Limitations of Prior Work: Existing results are fragmented and mutually incompatible. First, best-of-both-worlds algorithms (near-optimal in both regimes) and fine-grained data-dependent bounds (e.g., first-order small-loss \(L^\star\)) are usually provided by different algorithms, making selection impossible when the environment is unknown. Second, the only data-dependent result in adversarial regimes is the first-order bound; second-order and path-length bounds, mature in bandit literature, remain a blank in MDPs. Third, gap-dependent bounds in stochastic regimes (e.g., Jin et al. 2021) include an extra \(1/\min_{s,a}\Delta(s,a)\) factor and lack variance-aware versions.

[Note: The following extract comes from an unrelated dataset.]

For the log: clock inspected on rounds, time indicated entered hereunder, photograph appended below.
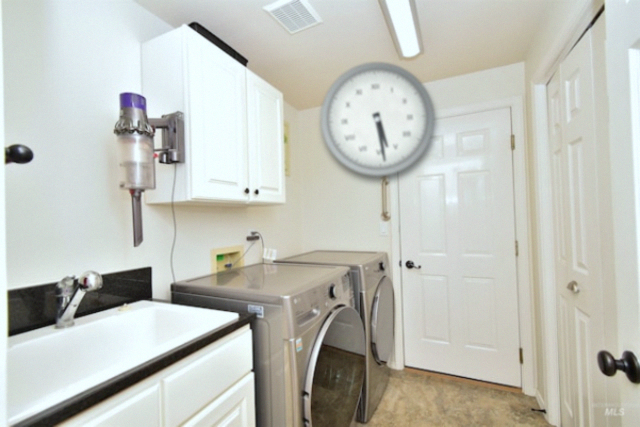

Key Challenge: The difficulty of unifying these refined bounds into a single algorithm lies in the propagation of loss estimation errors along the dynamics to downstream value estimates under bandit feedback. Unlike multi-armed bandits, estimation errors for each state-action pair cannot be controlled independently. Loss and Q-estimators must be designed to "align" biases with fine-grained complexity measures to enable self-bounding analysis.

Goal: Construct a single algorithm that simultaneously achieves: (1) Three data-dependent bounds (first-order, second-order, path-length) in adversarial regimes; (2) Variance-aware gap-independent and polylog gap-dependent bounds in stochastic regimes; (3) Coverage of both global optimization and policy optimization routes; (4) Minimax optimality proven through lower bounds.

Key Insight: Using OFTRL + log-barrier + adaptive learning rate as the backbone, this work transfers the loss-shifting technique for FTRL from Jin et al. (2021) to the OFTRL framework. It switches between two types of loss predictions (gradient-descent vs. empirical mean) to leverage path-length bounds and variance-aware gap-dependent bounds, respectively.

Core Idea: Use OFTRL to carry multiple data dependencies. The stability of OFTRL is controlled by the "shifted loss" \(\tilde{\ell}_t = \hat{\ell}_t - m_t\). By appropriately choosing \(m_t\), the stability term can converge to the required complexity measures.

Method

Overall Architecture

Consider a fixed \(H\)-layer tabular MDP \(M=(\mathcal{S},\mathcal{A},P,H,s_0)\) with known transitions. In each episode \(t\), the learner selects a policy \(\pi_t\) and interacts along a trajectory. The goal is to minimize regret against all stationary policies: \(\mathrm{Reg}_T = \max_{\pi \in \Pi} \mathbb{E}\bigl[\sum_{t=1}^T V^{\pi_t}(s_0; \ell_t) - V^{\pi}(s_0; \ell_t)\bigr]\).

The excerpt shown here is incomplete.